Reproduce every line of the rows below character for character, keeping each line break where it falls.

Records for the exercise Block Start

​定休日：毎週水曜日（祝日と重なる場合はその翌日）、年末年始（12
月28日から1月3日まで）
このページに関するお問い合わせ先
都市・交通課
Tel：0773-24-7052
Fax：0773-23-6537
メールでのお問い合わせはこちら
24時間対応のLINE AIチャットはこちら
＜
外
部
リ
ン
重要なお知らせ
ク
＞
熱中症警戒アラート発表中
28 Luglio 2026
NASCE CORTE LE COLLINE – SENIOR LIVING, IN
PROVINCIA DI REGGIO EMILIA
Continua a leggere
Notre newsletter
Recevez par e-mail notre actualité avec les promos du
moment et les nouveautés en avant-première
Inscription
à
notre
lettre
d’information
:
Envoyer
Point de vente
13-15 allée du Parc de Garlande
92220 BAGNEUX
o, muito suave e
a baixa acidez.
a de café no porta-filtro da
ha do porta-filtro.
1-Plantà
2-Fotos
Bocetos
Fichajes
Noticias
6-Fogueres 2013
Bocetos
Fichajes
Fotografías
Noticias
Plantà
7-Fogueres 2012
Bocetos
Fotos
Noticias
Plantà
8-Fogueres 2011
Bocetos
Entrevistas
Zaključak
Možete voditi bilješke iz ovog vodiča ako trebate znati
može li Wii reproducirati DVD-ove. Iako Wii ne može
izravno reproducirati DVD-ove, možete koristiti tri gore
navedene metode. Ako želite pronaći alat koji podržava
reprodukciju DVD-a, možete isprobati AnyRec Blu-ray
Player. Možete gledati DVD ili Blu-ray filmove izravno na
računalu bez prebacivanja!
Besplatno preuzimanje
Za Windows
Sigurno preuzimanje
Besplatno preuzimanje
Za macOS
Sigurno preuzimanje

Records for the exercise Block End

_Exercise result_
​定休日：毎週水曜日（祝日と重なる場合はその翌日）、年末年始（12
月28日から1月3日まで）
このページに関するお問い合わせ先
都市・交通課
Tel：0773-24-7052
Fax：0773-23-6537
メールでのお問い合わせはこちら
24時間対応のLINE AIチャットはこちら
＜
外
部
リ
ン
重要なお知らせ
ク
＞
熱中症警戒アラート発表中
28 Luglio 2026
NASCE CORTE LE COLLINE – SENIOR LIVING, IN
PROVINCIA DI REGGIO EMILIA
Continua a leggere
Notre newsletter
Recevez par e-mail notre actualité avec les promos du
moment et les nouveautés en avant-première
Inscription
à
notre
lettre
d’information
:
Envoyer
Point de vente
13-15 allée du Parc de Garlande
92220 BAGNEUX
o, muito suave e
a baixa acidez.
a de café no porta-filtro da
ha do porta-filtro.
1-Plantà
2-Fotos
Bocetos
Fichajes
Noticias
6-Fogueres 2013
Bocetos
Fichajes
Fotografías
Noticias
Plantà
7-Fogueres 2012
Bocetos
Fotos
Noticias
Plantà
8-Fogueres 2011
Bocetos
Entrevistas
Zaključak
Možete voditi bilješke iz ovog vodiča ako trebate znati
može li Wii reproducirati DVD-ove. Iako Wii ne može
izravno reproducirati DVD-ove, možete koristiti tri gore
navedene metode. Ako želite pronaći alat koji podržava
reprodukciju DVD-a, možete isprobati AnyRec Blu-ray
Player. Možete gledati DVD ili Blu-ray filmove izravno na
računalu bez prebacivanja!
Besplatno preuzimanje
Za Windows
Sigurno preuzimanje
Besplatno preuzimanje
Za macOS
Sigurno preuzimanje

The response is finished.